(Problem to work on): Wherever the string "automatically" turns up in the data, copy the whole line.
START Entries supplied
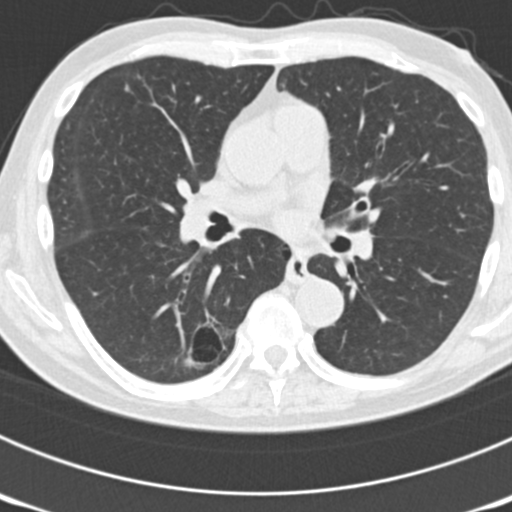
Axial slice from a low-dose chest CT screening exam, third screening round (two years after baseline), lung window (W 1500 / L -600 HU), 2 mm slice thickness, slice 77 of 177 in the series, 512 × 512 image matrix, field of view 300 × 300 mm. Male, age 70 years at enrolment. Current smoker at enrolment.
Lesion marked by an expert reader, bounding box (x1, y1, x2, y2) in pixels: (146, 305, 237, 385). The screening reader recorded 3 non-calcified nodules or masses ≥4 mm on this exam (right upper lobe, left upper lobe, right lower lobe); which of them this box marks is not recorded. Participant outcome: lung cancer diagnosed 14 days after this screen — bronchiolo-alveolar adenocarcinoma, NOS, right lower lobe, poorly differentiated (G3), stage IB (AJCC 6th edition), 30 mm at pathology.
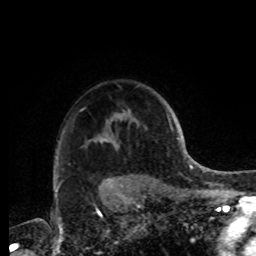
Breast MRI, one axial slice. Slice 69 of 72 in the series (ordered by position). Cropped to one breast. Dynamic contrast-enhanced series, time point 2 of 8 at this slice position (early post-contrast). 1.5 T. TE 4.2 ms, TR 7 ms. 2.2 mm slice thickness. 256 × 256 image matrix, field of view 185 × 185 mm. Female patient.
Outlined on this slice (semi-automatically segmented with operator editing):
- enhancing-tissue mask used for the functional tumour volume (all voxels passing the contrast-enhancement thresholds inside the analysis volume; usually the tumour): box from (x=55, y=139) to (x=112, y=191) px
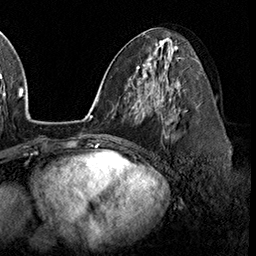
Breast MRI (dynamic contrast-enhanced), one axial slice; slice 84 of 160 in the series (ordered by position); cropped to one breast; dynamic contrast-enhanced series, time point 2 of 8 at this slice position (early post-contrast); 3 T; TE 2.3 ms, TR 4.4 ms; 256 × 256 image matrix. Female patient.
Structures marked on this image (semi-automatically segmented with operator editing):
- enhancing-tissue mask used for the functional tumour volume (all voxels passing the contrast-enhancement thresholds inside the analysis volume; usually the tumour): bounding box (x1, y1, x2, y2) in pixels: (160, 98, 179, 137)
END Entries supplied
(Exercise result):
Outlined on this slice (semi-automatically segmented with operator editing):
Structures marked on this image (semi-automatically segmented with operator editing):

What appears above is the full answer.